We stayed as far from them as the length of our towrope allowed, and hooked up. Our truck was on a flat enough spot that we could get some traction and managed to move them forward, but they were too far down the muddy bank for our truck to pull them back up to the firm part of the road. Tom decided to unhook and head home to get another tow chain so we could be on a firmer and flatter part of the road to pull. It was a good theory, but as he started to back up to a place where we could turn around, the mud created by our spinning tires pulled our truck into the mud bank. Not wanting to end up as deeply in the ditch as the first car, we decided to walk out and get back to Moonracer to get the tools needed for the extraction of both vehicles.
We were lucky, and got a ride from the gate, despite being wet and muddy. We loaded picks and shovels, a come-along, and more chain into the Honda, and headed back up the road. We parked the Honda at the gate - we didn't need three stuck vehicles! - and carried our tools in to the mudpit with the intention of winching our truck out and back to the flat and then trying to pull their car out of the mud.
It was a good plan, except the cable in the come-along, which we hadn't used in a while, had somehow become jammed and wouldn't pull off the spool. We did a quick bit of brainstorming to figure out how to get out, but it was raining harder and harder, and rapidly changing from gloomy dusk to full-on dark of night. Tom asked if they had anywhere they had to be that night or the next morning, and if they had whatever they needed to spend the night, and offered to cram everybody in the Honda and overnight at Moonracer, and worry about getting the trucks out of the mud in the morning. The offer was eagerly accepted, and the six of us waded through the mud, getting deeper by the minute, and back to the Honda.

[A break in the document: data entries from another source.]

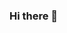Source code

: ### Hi there 👋

<!--
**juliorenanp/juliorenanp** is a ✨ _special_ ✨ repository because its `README.md` (this file) appears on your GitHub profile.

Here are some ideas to get you started:

- 🔭 I’m currently working on Santander Bank...
- 🌱 I’m currently learning: Angular, Node, Docker, Typescript and TDD.
- 💬 Ask me about: .Net, Animes, Music and lifestyle.
- 📫 How to reach me: 
[![Github Badge](https://img.shields.io/badge/-Github-000?style=flat-square&logo=Github&logoColor=white&link=https://github.com/juliorenanp)](https://github.com/juliorenanp)
[![Linkedin Badge](https://img.shields.io/badge/-LinkedIn-blue?style=flat-square&logo=Linkedin&logoColor=white&link=https://www.linkedin.com/in/juliorspinheiros/)](https://www.linkedin.com/in/juliorspinheiros/)

- ⚡ Fun fact: Give me a hi-five.
-->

Each couple took a casita, and really appreciated the hot shower. We were glad we had made a decision to add the water heater to the shared shower! I threw together a quick dinner, which wasn't the normal Moonracer Farm fine dining experience we try to deliver, but a hot meal was much appreciated, and was far superior to spending the night in a stuck-in-the-mud XTerra eating granola bars for dinner. We called the hotel where they had planned to stay and said not to expect them. Best of all, we all made new friends and sat around the table talking until after 10PM, with them fascinated by our life in Belize, and us equally fascinated by their life on a ranch in Utah.
Saturday morning, the rain had stopped, and Tom got on the phone and tracked down a tractor. One of our neighbors, Edgar, was more than up for an adventure, and met Tom and Jeff at the end of our driveway shortly after 8AM. Tom and Jeff jumped on the tractor and headed up the road, while the rest of us stayed at Moonracer and ate breakfast. Tom said getting our truck out was relatively simple, but even the tractor had a little trouble with the XTerra, which validated our decision to admit defeat and retire to Moonracer the night before. Even with the difficulty, Tom and Jeff were back within an hour, so they were also able to enjoy a hot breakfast. Tom, Jeff, and Dan hosed the bulk of the mud off the XTerra, we exchanged contact information so we can keep in touch, the the four of them loaded up and headed out to continue their Belize adventure.